As I said, he opposed almost all people programs. He voted consistently for
the military and consistently to favor the high kabobs of the Republican Party
which are still people who were involved with railroads, banks and things which
were not favorable to a farmer in Western Kansas. So his record is very, very
negative during that period. Has continued to be negative since. You'll find
him in small minorities voting No, No and No, but he rarely puts any bells and
whistles on those No votes. He sort of votes No, gets his 100% ranking from the
American Conservative Union and sneaks away from the damage that those votes
might cause him.
FL:
Walking away from that campaign, what was it that hurt the most?
ROY:
It hurt for my integrity as a physician to be called into question. It hurt to
a great degree because physicians opposed me because while they were pocketing
the money of Medicare and Medicaid, they didn't want the government to have
anything to do with medicine.

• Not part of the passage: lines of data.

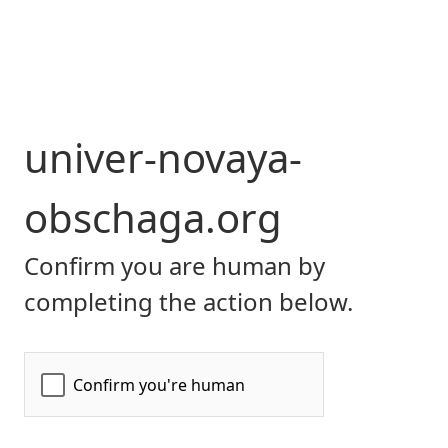
univer-novaya-
obschaga.org
Confirm you are human by
completing the action below.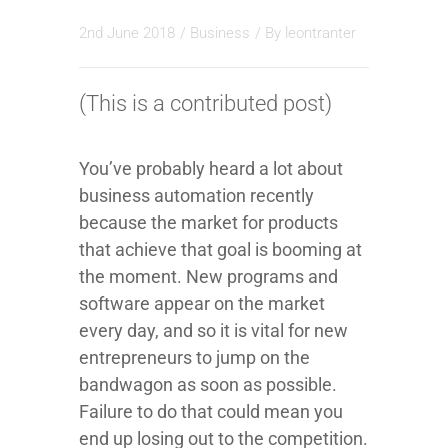
2nd June 2018
/
Business
/ By
leontranter
(This is a contributed post)
You’ve probably heard a lot about
business automation recently
because the market for products
that achieve that goal is booming at
the moment. New programs and
software appear on the market
every day, and so it is vital for new
entrepreneurs to jump on the
bandwagon as soon as possible.
Failure to do that could mean you
end up losing out to the competition.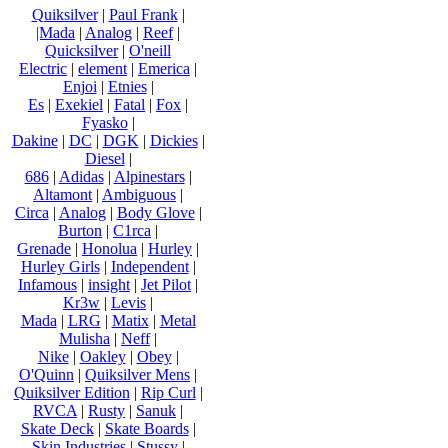
Quiksilver
|
Paul Frank
|
|Mada
|
Analog
|
Reef
|
Quicksilver
|
O'neill
Electric
|
element
|
Emerica
|
Enjoi
|
Etnies
|
Es
|
Exekiel
|
Fatal
|
Fox
|
Fyasko
|
Dakine
|
DC
|
DGK
|
Dickies
|
Diesel
|
686
|
Adidas
|
Alpinestars
|
Altamont
|
Ambiguous
|
Circa
|
Analog
|
Body Glove
|
Burton
|
C1rca
|
Grenade
|
Honolua
|
Hurley
|
Hurley Girls
|
Independent
|
Infamous
|
insight
|
Jet Pilot
|
Kr3w
|
Levis
|
Mada
|
LRG
|
Matix
|
Metal
Mulisha
|
Neff
|
Nike
|
Oakley
|
Obey
|
O'Quinn
|
Quiksilver Mens
|
Quiksilver Edition
|
Rip Curl
|
RVCA
|
Rusty
|
Sanuk
|
Skate Deck
|
Skate Boards
|
Skin Industries
|
Stussy
|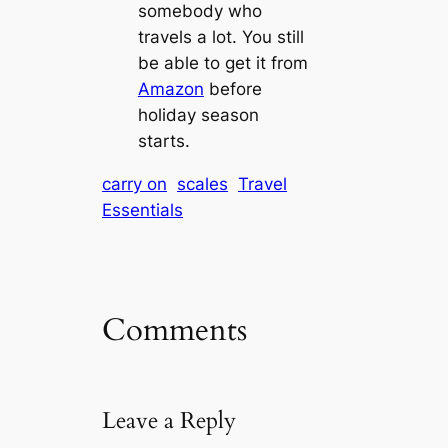
somebody who
travels a lot. You still
be able to get it from
Amazon
before
holiday season
starts.
carry on
scales
Travel
Essentials
Comments
Leave a Reply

I'd worked hard on the National Health Service
Corp. to get physicians into rural, under-served areas. I'd worked hard on
health planning to get rid of the duplication of hospitals and so on. And they
used that as a negative. So I didn't like being torn down as a physician. I
didn't like to be torn down personally for trying to serve people better by
giving them a choice, a reproductive choice. I have to say though, the thing
that's always helped me as far as politics is concerned is that Topeka has a
majority Republican registration, and I've always carried that town
overwhelmingly and that's personally reassuring. And that's sort of a hook that
I grab as far as being morose about the people who know me best.
FL:
And what will it take before you put that race behind you?
ROY:
As I indicated, I think there was a numbness. I think Jane and I and our
family did not grieve. Now, maybe one needs to grieve after losing that kind
of a race. But I don't think there was a grieving process. And I probably
feel worse in 1996 about that race than I felt in 1975. I feel responsible in
part for the way history has turned and for the fact that Bob Dole might be
President of the United States.
FL:
That was considered one of his great victories and the turning point that came
out of your campaign. Connect it with that.
ROY:
Bob Dole says, of course, that he's now one of those persons who doesn't think
government can do good things for poor people or people who are disadvantaged.

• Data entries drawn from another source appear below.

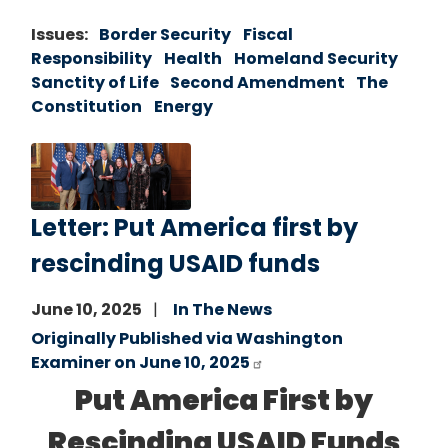
Issues
:
Border Security
Fiscal
Responsibility
Health
Homeland Security
Sanctity of Life
Second Amendment
The
Constitution
Energy
Image
Letter: Put America first by
rescinding USAID funds
June 10, 2025
In The News
Originally Published via Washington
Examiner on June 10, 2025
Put America First by
Rescinding USAID Funds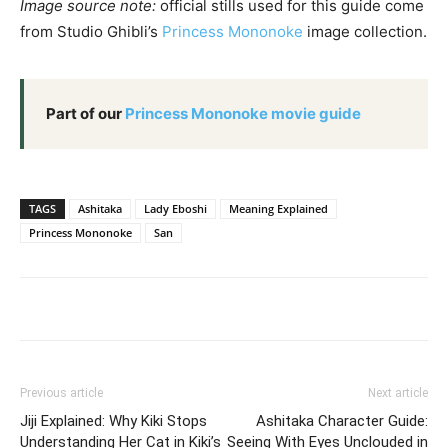
Image source note:
official stills used for this guide come
from Studio Ghibli’s
Princess Mononoke
image collection.
Part of our
Princess Mononoke movie guide
TAGS
Ashitaka
Lady Eboshi
Meaning Explained
Princess Mononoke
San
Previous article
Next article
Jiji Explained: Why Kiki Stops
Ashitaka Character Guide:
Understanding Her Cat in Kiki’s
Seeing With Eyes Unclouded in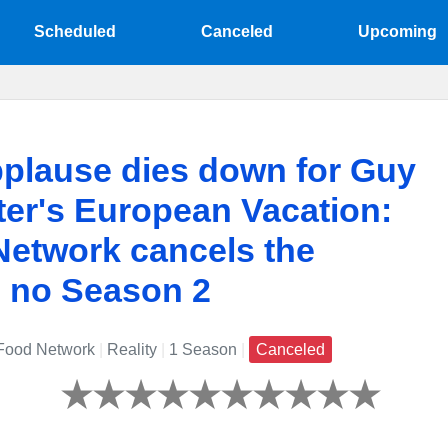
Scheduled
Canceled
Upcoming
plause dies down for Guy
er's European Vacation:
etwork cancels the
, no Season 2
ood Network
|
Reality
|
1 Season
|
Canceled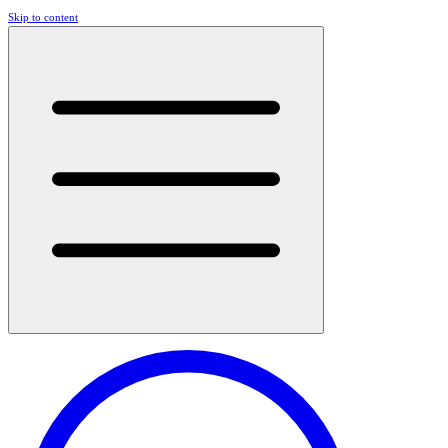
Skip to content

And, but he has very little to show for that. The Food Stamp program is one
thing that he can claim a role in. He worked with Senator George McGovern on
that. But it was a natural. It was a cheapie in the sense that it was an
agricultural program to get rid of excess agricultural products, milk, cheese
and so forth. And it was something that had to please Kansans and it was
something that was very easy for him to do.
FL:
Still had good effects.
ROY:
Still had good effects. It's a big, big program. I think it's exceeded $20
million. I think it's program that's probably been abused, trading food
stamps for other items and so on. I have nothing against the Food Stamp
Program. I have nothing against Bob for putting it in there. But as I said, it
was a natural. And it was also his way, perhaps, of reaching out to the other
side of the aisle which he had formerly hit over the head pretty hard. But one
can change directions in politics. And Bob, I think, did change directions in
1975 and I think the Food Stamp Program is part of it.